## TASK INSTRUCTIONS
The following entries are to be repeated exactly, and the pictures are to be left behind.

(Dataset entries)

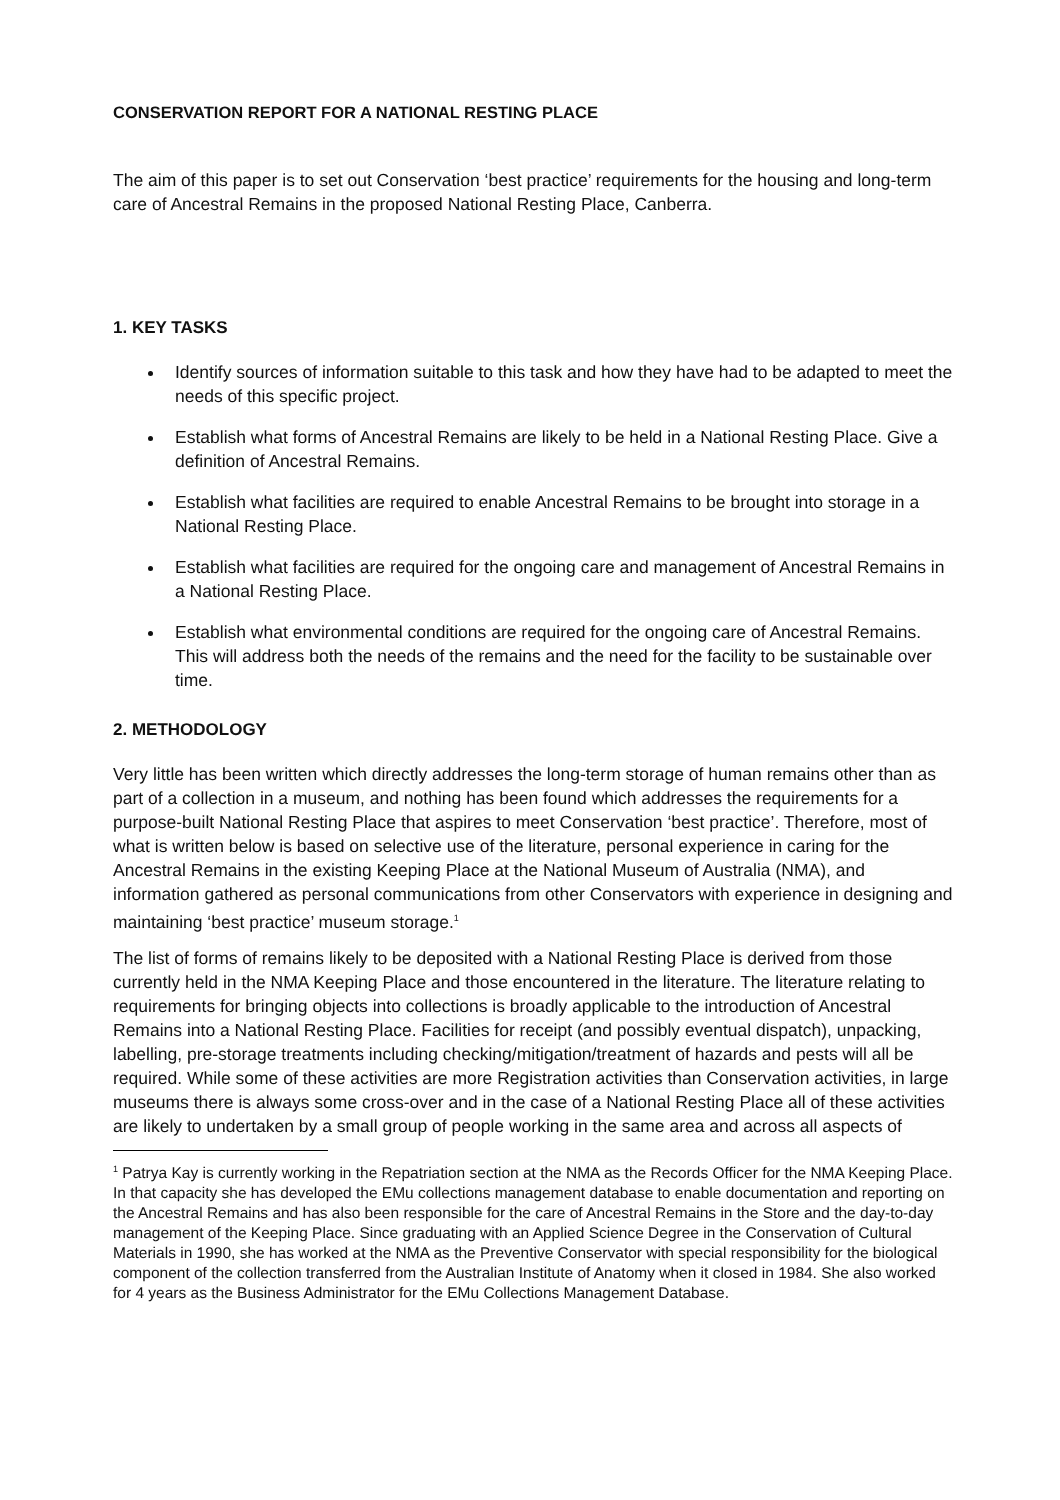CONSERVATION REPORT FOR A NATIONAL RESTING PLACE
The aim of this paper is to set out Conservation ‘best practice’ requirements for the housing and long-term care of Ancestral Remains in the proposed National Resting Place, Canberra.
1. KEY TASKS
Identify sources of information suitable to this task and how they have had to be adapted to meet the needs of this specific project.
Establish what forms of Ancestral Remains are likely to be held in a National Resting Place. Give a definition of Ancestral Remains.
Establish what facilities are required to enable Ancestral Remains to be brought into storage in a National Resting Place.
Establish what facilities are required for the ongoing care and management of Ancestral Remains in a National Resting Place.
Establish what environmental conditions are required for the ongoing care of Ancestral Remains. This will address both the needs of the remains and the need for the facility to be sustainable over time.
2. METHODOLOGY
Very little has been written which directly addresses the long-term storage of human remains other than as part of a collection in a museum, and nothing has been found which addresses the requirements for a purpose-built National Resting Place that aspires to meet Conservation ‘best practice’. Therefore, most of what is written below is based on selective use of the literature, personal experience in caring for the Ancestral Remains in the existing Keeping Place at the National Museum of Australia (NMA), and information gathered as personal communications from other Conservators with experience in designing and maintaining ‘best practice’ museum storage.<sup>1</sup>
The list of forms of remains likely to be deposited with a National Resting Place is derived from those currently held in the NMA Keeping Place and those encountered in the literature. The literature relating to requirements for bringing objects into collections is broadly applicable to the introduction of Ancestral Remains into a National Resting Place. Facilities for receipt (and possibly eventual dispatch), unpacking, labelling, pre-storage treatments including checking/mitigation/treatment of hazards and pests will all be required. While some of these activities are more Registration activities than Conservation activities, in large museums there is always some cross-over and in the case of a National Resting Place all of these activities are likely to undertaken by a small group of people working in the same area and across all aspects of
<sup>1</sup> Patrya Kay is currently working in the Repatriation section at the NMA as the Records Officer for the NMA Keeping Place. In that capacity she has developed the EMu collections management database to enable documentation and reporting on the Ancestral Remains and has also been responsible for the care of Ancestral Remains in the Store and the day-to-day management of the Keeping Place. Since graduating with an Applied Science Degree in the Conservation of Cultural Materials in 1990, she has worked at the NMA as the Preventive Conservator with special responsibility for the biological component of the collection transferred from the Australian Institute of Anatomy when it closed in 1984. She also worked for 4 years as the Business Administrator for the EMu Collections Management Database.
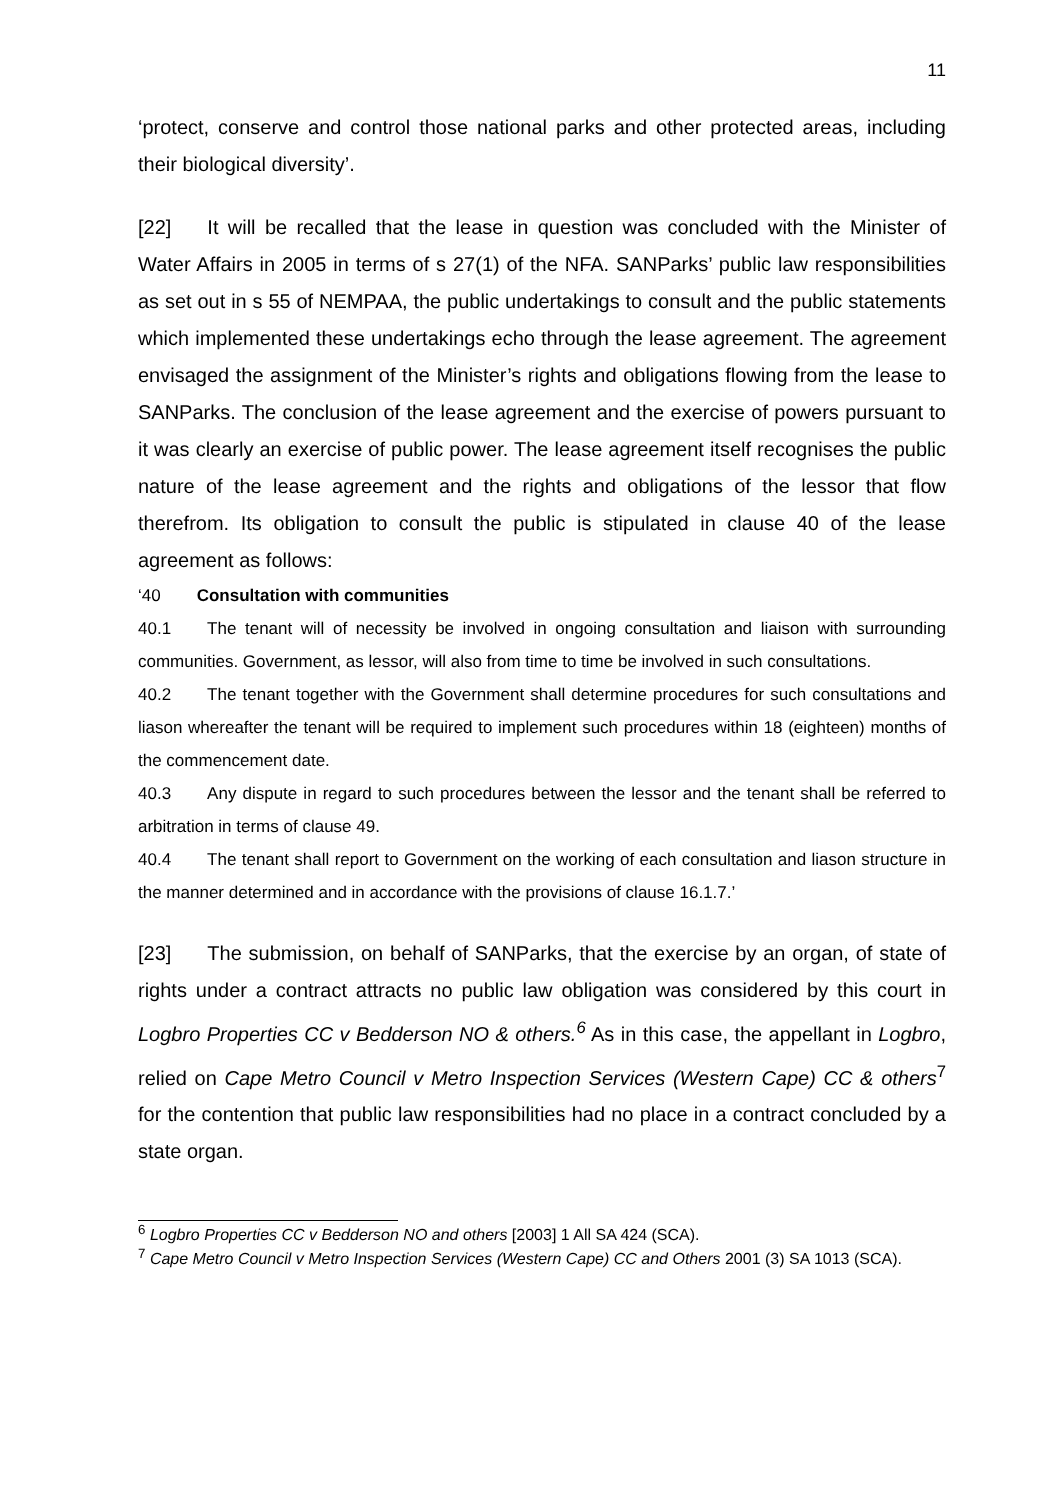11
‘protect, conserve and control those national parks and other protected areas, including their biological diversity’.
[22] It will be recalled that the lease in question was concluded with the Minister of Water Affairs in 2005 in terms of s 27(1) of the NFA. SANParks’ public law responsibilities as set out in s 55 of NEMPAA, the public undertakings to consult and the public statements which implemented these undertakings echo through the lease agreement. The agreement envisaged the assignment of the Minister’s rights and obligations flowing from the lease to SANParks. The conclusion of the lease agreement and the exercise of powers pursuant to it was clearly an exercise of public power. The lease agreement itself recognises the public nature of the lease agreement and the rights and obligations of the lessor that flow therefrom. Its obligation to consult the public is stipulated in clause 40 of the lease agreement as follows:
‘40 Consultation with communities
40.1 The tenant will of necessity be involved in ongoing consultation and liaison with surrounding communities. Government, as lessor, will also from time to time be involved in such consultations.
40.2 The tenant together with the Government shall determine procedures for such consultations and liason whereafter the tenant will be required to implement such procedures within 18 (eighteen) months of the commencement date.
40.3 Any dispute in regard to such procedures between the lessor and the tenant shall be referred to arbitration in terms of clause 49.
40.4 The tenant shall report to Government on the working of each consultation and liason structure in the manner determined and in accordance with the provisions of clause 16.1.7.’
[23] The submission, on behalf of SANParks, that the exercise by an organ, of state of rights under a contract attracts no public law obligation was considered by this court in Logbro Properties CC v Bedderson NO & others.<sup>6</sup> As in this case, the appellant in Logbro, relied on Cape Metro Council v Metro Inspection Services (Western Cape) CC & others<sup>7</sup> for the contention that public law responsibilities had no place in a contract concluded by a state organ.
<sup>6</sup> Logbro Properties CC v Bedderson NO and others [2003] 1 All SA 424 (SCA).
<sup>7</sup> Cape Metro Council v Metro Inspection Services (Western Cape) CC and Others 2001 (3) SA 1013 (SCA).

## WRITTEN SOLUTION
CONSERVATION REPORT FOR A NATIONAL RESTING PLACE
The aim of this paper is to set out Conservation ‘best practice’ requirements for the housing and long-term care of Ancestral Remains in the proposed National Resting Place, Canberra.
1. KEY TASKS
Identify sources of information suitable to this task and how they have had to be adapted to meet the needs of this specific project.
Establish what forms of Ancestral Remains are likely to be held in a National Resting Place. Give a definition of Ancestral Remains.
Establish what facilities are required to enable Ancestral Remains to be brought into storage in a National Resting Place.
Establish what facilities are required for the ongoing care and management of Ancestral Remains in a National Resting Place.
Establish what environmental conditions are required for the ongoing care of Ancestral Remains. This will address both the needs of the remains and the need for the facility to be sustainable over time.
2. METHODOLOGY
Very little has been written which directly addresses the long-term storage of human remains other than as part of a collection in a museum, and nothing has been found which addresses the requirements for a purpose-built National Resting Place that aspires to meet Conservation ‘best practice’. Therefore, most of what is written below is based on selective use of the literature, personal experience in caring for the Ancestral Remains in the existing Keeping Place at the National Museum of Australia (NMA), and information gathered as personal communications from other Conservators with experience in designing and maintaining ‘best practice’ museum storage.<sup>1</sup>
The list of forms of remains likely to be deposited with a National Resting Place is derived from those currently held in the NMA Keeping Place and those encountered in the literature. The literature relating to requirements for bringing objects into collections is broadly applicable to the introduction of Ancestral Remains into a National Resting Place. Facilities for receipt (and possibly eventual dispatch), unpacking, labelling, pre-storage treatments including checking/mitigation/treatment of hazards and pests will all be required. While some of these activities are more Registration activities than Conservation activities, in large museums there is always some cross-over and in the case of a National Resting Place all of these activities are likely to undertaken by a small group of people working in the same area and across all aspects of
<sup>1</sup> Patrya Kay is currently working in the Repatriation section at the NMA as the Records Officer for the NMA Keeping Place. In that capacity she has developed the EMu collections management database to enable documentation and reporting on the Ancestral Remains and has also been responsible for the care of Ancestral Remains in the Store and the day-to-day management of the Keeping Place. Since graduating with an Applied Science Degree in the Conservation of Cultural Materials in 1990, she has worked at the NMA as the Preventive Conservator with special responsibility for the biological component of the collection transferred from the Australian Institute of Anatomy when it closed in 1984. She also worked for 4 years as the Business Administrator for the EMu Collections Management Database.
11
‘protect, conserve and control those national parks and other protected areas, including their biological diversity’.
[22] It will be recalled that the lease in question was concluded with the Minister of Water Affairs in 2005 in terms of s 27(1) of the NFA. SANParks’ public law responsibilities as set out in s 55 of NEMPAA, the public undertakings to consult and the public statements which implemented these undertakings echo through the lease agreement. The agreement envisaged the assignment of the Minister’s rights and obligations flowing from the lease to SANParks. The conclusion of the lease agreement and the exercise of powers pursuant to it was clearly an exercise of public power. The lease agreement itself recognises the public nature of the lease agreement and the rights and obligations of the lessor that flow therefrom. Its obligation to consult the public is stipulated in clause 40 of the lease agreement as follows:
‘40 Consultation with communities
40.1 The tenant will of necessity be involved in ongoing consultation and liaison with surrounding communities. Government, as lessor, will also from time to time be involved in such consultations.
40.2 The tenant together with the Government shall determine procedures for such consultations and liason whereafter the tenant will be required to implement such procedures within 18 (eighteen) months of the commencement date.
40.3 Any dispute in regard to such procedures between the lessor and the tenant shall be referred to arbitration in terms of clause 49.
40.4 The tenant shall report to Government on the working of each consultation and liason structure in the manner determined and in accordance with the provisions of clause 16.1.7.’
[23] The submission, on behalf of SANParks, that the exercise by an organ, of state of rights under a contract attracts no public law obligation was considered by this court in Logbro Properties CC v Bedderson NO & others.<sup>6</sup> As in this case, the appellant in Logbro, relied on Cape Metro Council v Metro Inspection Services (Western Cape) CC & others<sup>7</sup> for the contention that public law responsibilities had no place in a contract concluded by a state organ.
<sup>6</sup> Logbro Properties CC v Bedderson NO and others [2003] 1 All SA 424 (SCA).
<sup>7</sup> Cape Metro Council v Metro Inspection Services (Western Cape) CC and Others 2001 (3) SA 1013 (SCA).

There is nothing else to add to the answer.